Sri Lankan agency builds new shelters in Jaffna despite security problems
JAFFNA, Sri Lanka, July 25 (UNHCR) - Despite the deteriorating security situation in northern and eastern Sri Lanka, a UNHCR-funded organisation in Jaffna is pushing ahead with construction of new shelters for people displaced or made homeless during almost two decades of civil war.
The Jaffna Social Action Centre (JSAC) is building or upgrading more than 450 shelters across the Jaffna peninsula in northern Sri Lanka for families living in makeshift shelters on their own land or still displaced since the 2002 ceasefire between the Liberation Tigers of Tamil Eelam and the central government.
Tensions have been rising again between the separatists and government forces and mounting clashes have been reported in recent months from the north and east, both ethnic Tamil strongholds. But this has not deterred JSAC - whose skilled workers, technicians and support staff are all recruited locally - from continuing a project launched in February.

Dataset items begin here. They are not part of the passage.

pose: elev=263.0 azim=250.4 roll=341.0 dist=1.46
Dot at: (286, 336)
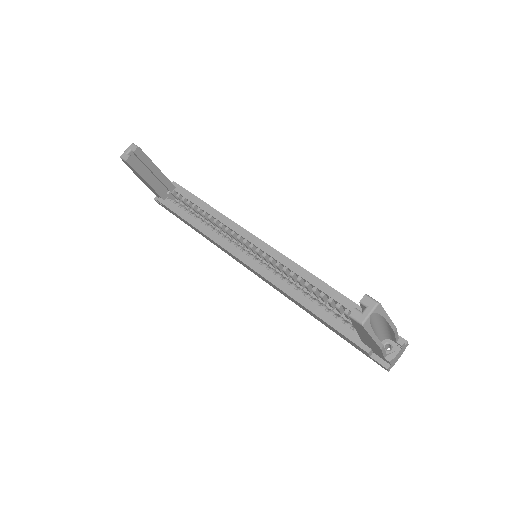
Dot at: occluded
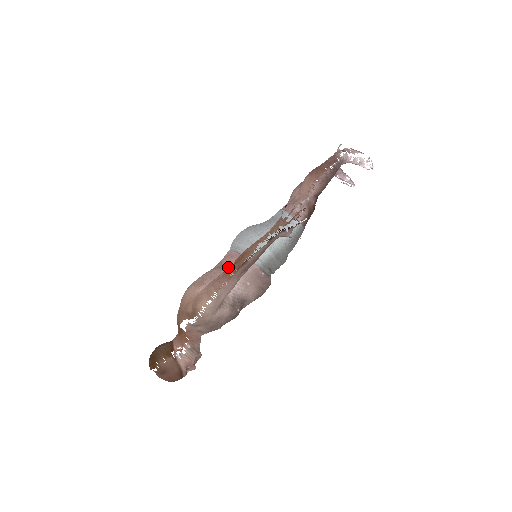
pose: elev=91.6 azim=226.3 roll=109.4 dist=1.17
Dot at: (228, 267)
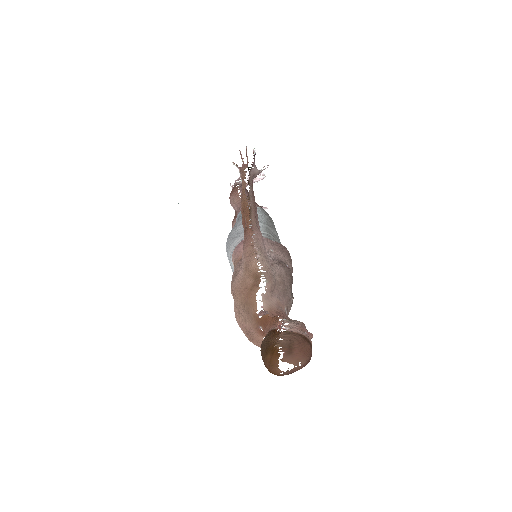
Dot at: occluded
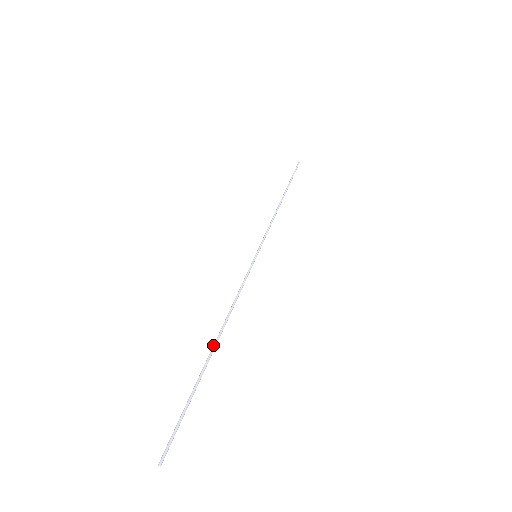
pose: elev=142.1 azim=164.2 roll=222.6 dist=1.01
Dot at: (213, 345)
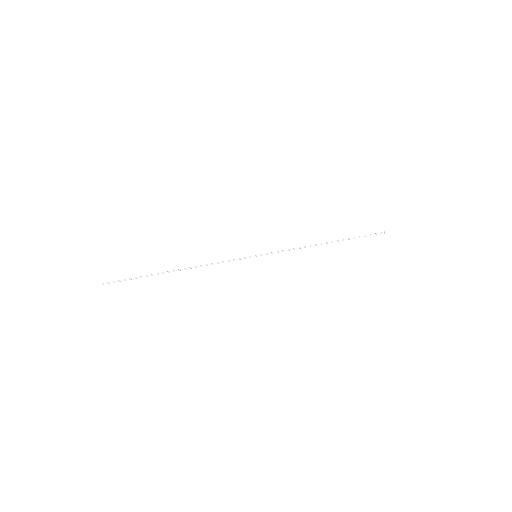
Dot at: (175, 270)
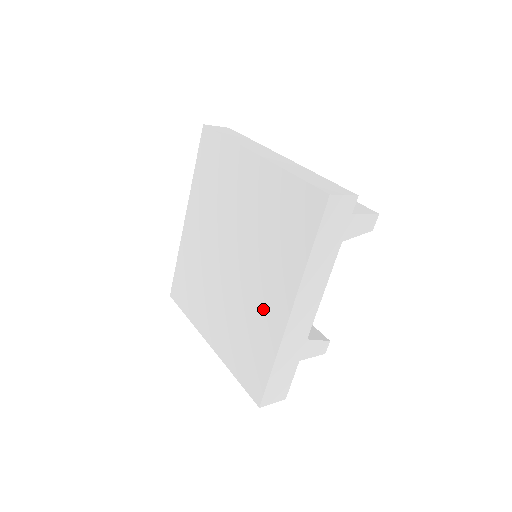
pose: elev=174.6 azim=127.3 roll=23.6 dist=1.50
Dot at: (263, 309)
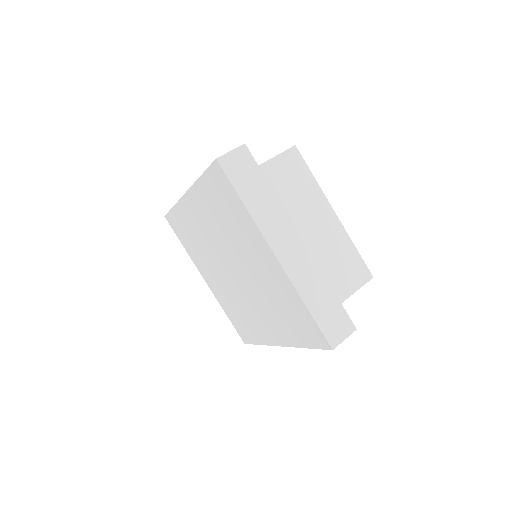
Dot at: (258, 322)
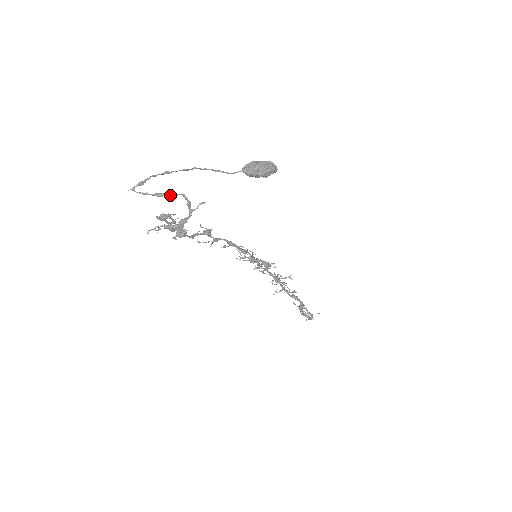
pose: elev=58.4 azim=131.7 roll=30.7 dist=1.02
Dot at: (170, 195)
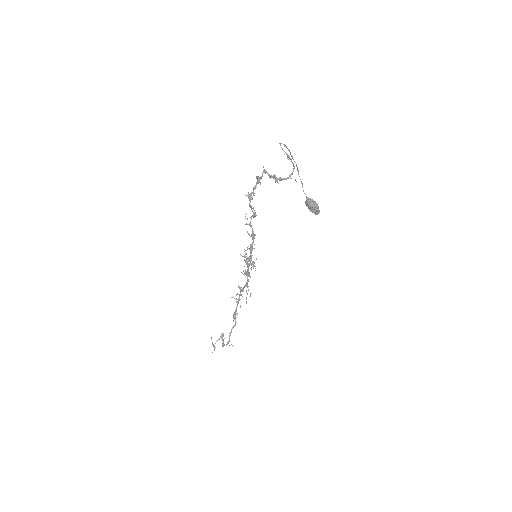
Dot at: occluded
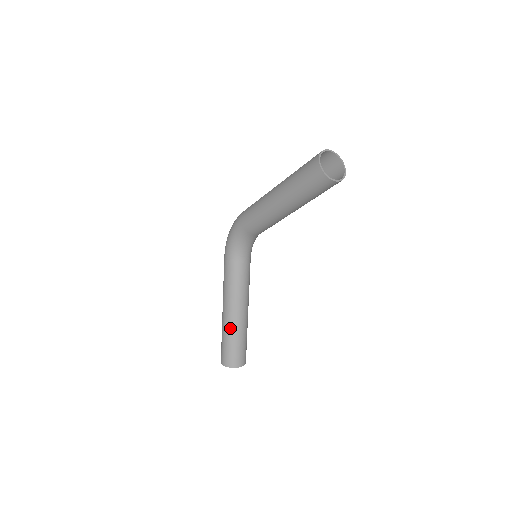
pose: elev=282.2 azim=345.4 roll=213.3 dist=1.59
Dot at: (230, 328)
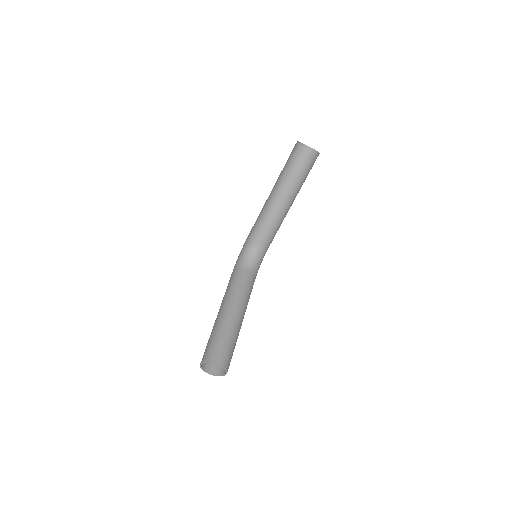
Dot at: (219, 323)
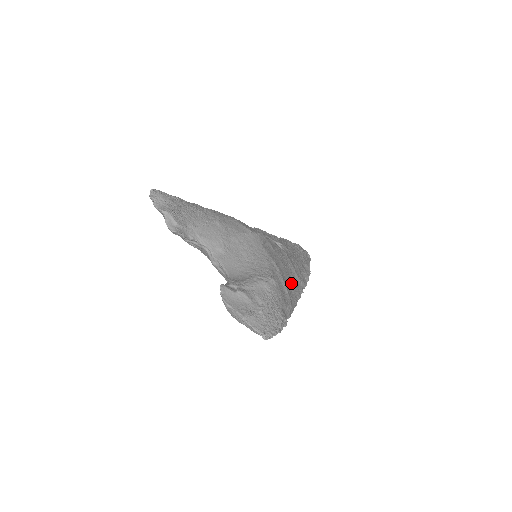
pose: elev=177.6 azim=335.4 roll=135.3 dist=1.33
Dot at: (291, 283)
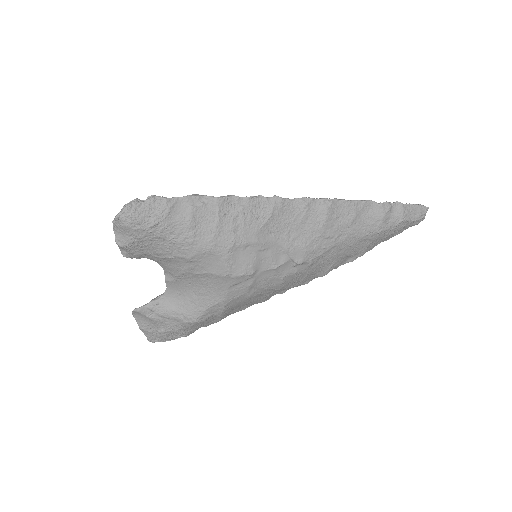
Dot at: (251, 302)
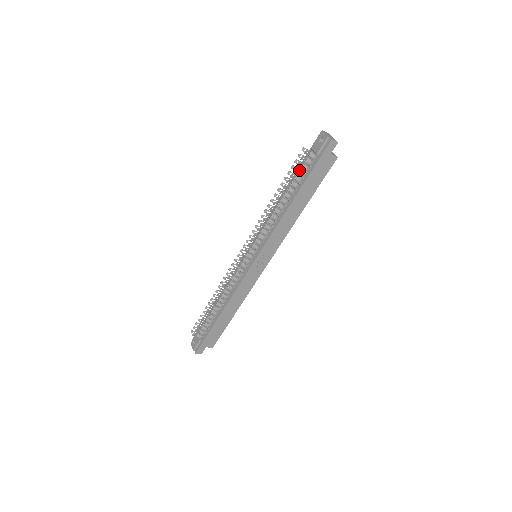
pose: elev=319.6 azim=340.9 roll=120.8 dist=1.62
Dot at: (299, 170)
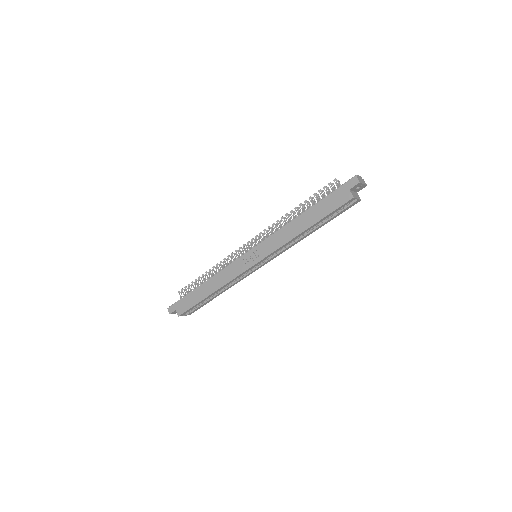
Dot at: (324, 195)
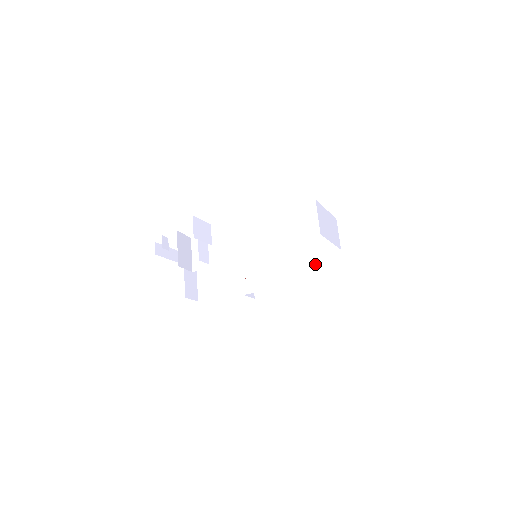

"We discussed the current situation and decided to overcome it," said Pathmanathan, JSAC's shelter project coordinator. "The people we are helping have been displaced for years. UNHCR has given us a golden opportunity to meet their needs so we just try to deal with the security problems."
Hundreds of thousands of people were uprooted during the 1983-2002 conflict and more than 60,000 people remain displaced on the Jaffna peninsula. The deteriorating security situation threatens to swell their ranks.
JSAC is building 300 brick and wood shelters for displaced families, many of whom have been living in structures made of earth and palm leaves. The new homes will keep them dry and do not need regular, costly maintenance. The remaining 150 shelters - two-room brick structures, which can later be extended - are being built for people who have returned to their land.
"We've achieved a lot in a short period because of the beneficiaries," said Pathmanathan, attributing the programme's success to its owner-driven approach. The non-governmental organisation provides materials and technical assistance, but the home owners make sure the shelters get built on time and to good standards.
"In the past, masons and carpenters would come from different places, but now the security situation is restrictive," Pathmanathan noted. "If you have labourers from within the community, they come to work every day and have a sense of ownership," he added.
UNHCR has worked with the members of JSAC's shelter team since 1996, when they were employed by the former Ministry for Relief, Rehabilitation and Reconciliation. They moved to JSAC two years ago. UNHCR staff are impressed by the tenacity of the team members, who still work out of government offices.
"I often see JSAC field officers whizzing past my window on their motorbikes, even on weekends," remarked Edward Benson, acting head of UNHCR's field office in Jaffna.
"If the government offices are closed for any reason, the JSAC team comes to work out of our offices instead," he said, adding: "UNHCR lends weight where needed - trucking in cement ourselves to overcome restrictions on transporting materials, and providing T-shirts to help JSAC staff feel more secure in the field."
Since 2004, JSAC has constructed or upgraded 2,252 shelters with UNHCR funding, including temporary homes for people displaced by the devastating December 26, 2004 Indian Ocean tsunami. It has also provided or repaired nearly 300 lavatories, 160 wells and 17 community halls.
Finding people permanent homes is a challenge because there is not much land available in the Jaffna peninsula and many of the displaced come from areas regarded as high security zones.
But JSAC is optimistic. "It's not a job, it's a service," Pathmanathan explained. "We are building up people's confidence and preparing them for when development comes. Now they know how to build a house, nobody will be able to cheat them in future."